I was wondering if folks here have had experience scaling Ferret beyond
a
single server? Currently, we are running Ferret in the same physical
server
as its Rails front end (via acts_as_ferret), but it is evident that we
need
a more scalable solution already. How would you split up the tasks (via
dRB
perhaps?) between two or three servers? Shared disk, replicated Ferret
index (?), or any other ideas?

Thanks in advance,
AC

andy · July 15, 2006, 7:33am

On 7/15/06, Andy C. [email protected] wrote:

AC
Hi Andy,

I guess the answer depends on which part of the application is the
bottleneck. If it is Ferret then replicating the index might be the
solution but it’s complicated and I doubt that is your problem.

If Ferret is handling the workload (which it should be if you have the
C extension installed) then my guess would be to use a DRb solution.
In a few weeks I’m going to start experimenting with using Ferret with
DRb and future versions may even come with a DRb server included. In
the mean time let me know how you go.

Cheers,
Dave

andy · July 17, 2006, 4:27pm

Dave,

Thanks for your feedback and for developing the wonderful Ferret!

Besides performance, our application requirement is to have no single
point
of failure - which is why we are looking at running Ferret (at least the
search node) beyond a single server.

In the lucene world, there’s an interesting post at
http://www.mail-archive.com/[email protected]/msg12709.html
on
how Technorati is doing distributed Lucene…

Our current options are (1) dRB, (2) some replication technique similar
to
the one described by Doug Cutting in the above post, and (3) possibly
some
form of distributed file system like hadoop (which will also serve other
needs for our app).

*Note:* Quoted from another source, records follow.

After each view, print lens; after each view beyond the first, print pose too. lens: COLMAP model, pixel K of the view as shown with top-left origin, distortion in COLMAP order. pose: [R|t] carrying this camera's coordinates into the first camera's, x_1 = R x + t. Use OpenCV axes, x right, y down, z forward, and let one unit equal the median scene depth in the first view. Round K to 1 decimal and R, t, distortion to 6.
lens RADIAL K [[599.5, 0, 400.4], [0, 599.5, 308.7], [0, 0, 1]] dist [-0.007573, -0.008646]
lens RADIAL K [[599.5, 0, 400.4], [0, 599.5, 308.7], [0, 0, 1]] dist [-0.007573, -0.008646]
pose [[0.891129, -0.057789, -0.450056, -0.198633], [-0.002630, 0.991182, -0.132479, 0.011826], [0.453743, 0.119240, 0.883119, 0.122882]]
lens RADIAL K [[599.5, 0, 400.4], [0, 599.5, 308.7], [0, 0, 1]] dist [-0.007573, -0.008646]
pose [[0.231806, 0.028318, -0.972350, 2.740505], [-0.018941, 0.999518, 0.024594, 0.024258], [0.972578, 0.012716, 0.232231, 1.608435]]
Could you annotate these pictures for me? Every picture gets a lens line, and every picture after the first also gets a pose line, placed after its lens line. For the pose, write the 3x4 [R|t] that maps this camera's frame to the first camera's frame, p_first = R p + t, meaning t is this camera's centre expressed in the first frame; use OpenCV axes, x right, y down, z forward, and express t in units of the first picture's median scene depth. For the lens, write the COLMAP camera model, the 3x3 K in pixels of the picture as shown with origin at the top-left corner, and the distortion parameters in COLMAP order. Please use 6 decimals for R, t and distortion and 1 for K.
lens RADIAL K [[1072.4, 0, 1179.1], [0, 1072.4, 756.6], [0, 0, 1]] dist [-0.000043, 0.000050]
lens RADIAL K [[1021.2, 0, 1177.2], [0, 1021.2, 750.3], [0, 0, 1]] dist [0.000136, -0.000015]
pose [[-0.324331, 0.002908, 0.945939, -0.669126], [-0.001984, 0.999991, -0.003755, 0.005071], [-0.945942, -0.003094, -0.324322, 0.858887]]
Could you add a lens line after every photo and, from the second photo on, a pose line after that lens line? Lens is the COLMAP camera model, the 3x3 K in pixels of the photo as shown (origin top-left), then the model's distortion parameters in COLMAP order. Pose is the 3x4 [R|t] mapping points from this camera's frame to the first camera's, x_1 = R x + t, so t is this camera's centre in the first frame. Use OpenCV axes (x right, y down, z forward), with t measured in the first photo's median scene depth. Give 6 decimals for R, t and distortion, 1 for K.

Will let the list know how it goes. Also,
interested
in hearing anybody else’ experience on using Ferret on more than one
machine.

-AC

andy · July 18, 2006, 1:37am

Andy C. wrote:

(3) possibly some form of distributed file system like hadoop

Actually hadoop is build for distributed filesystem that only need
sequential reading of files. Its not useful for random access. You might
want to try something like MogileFS instead.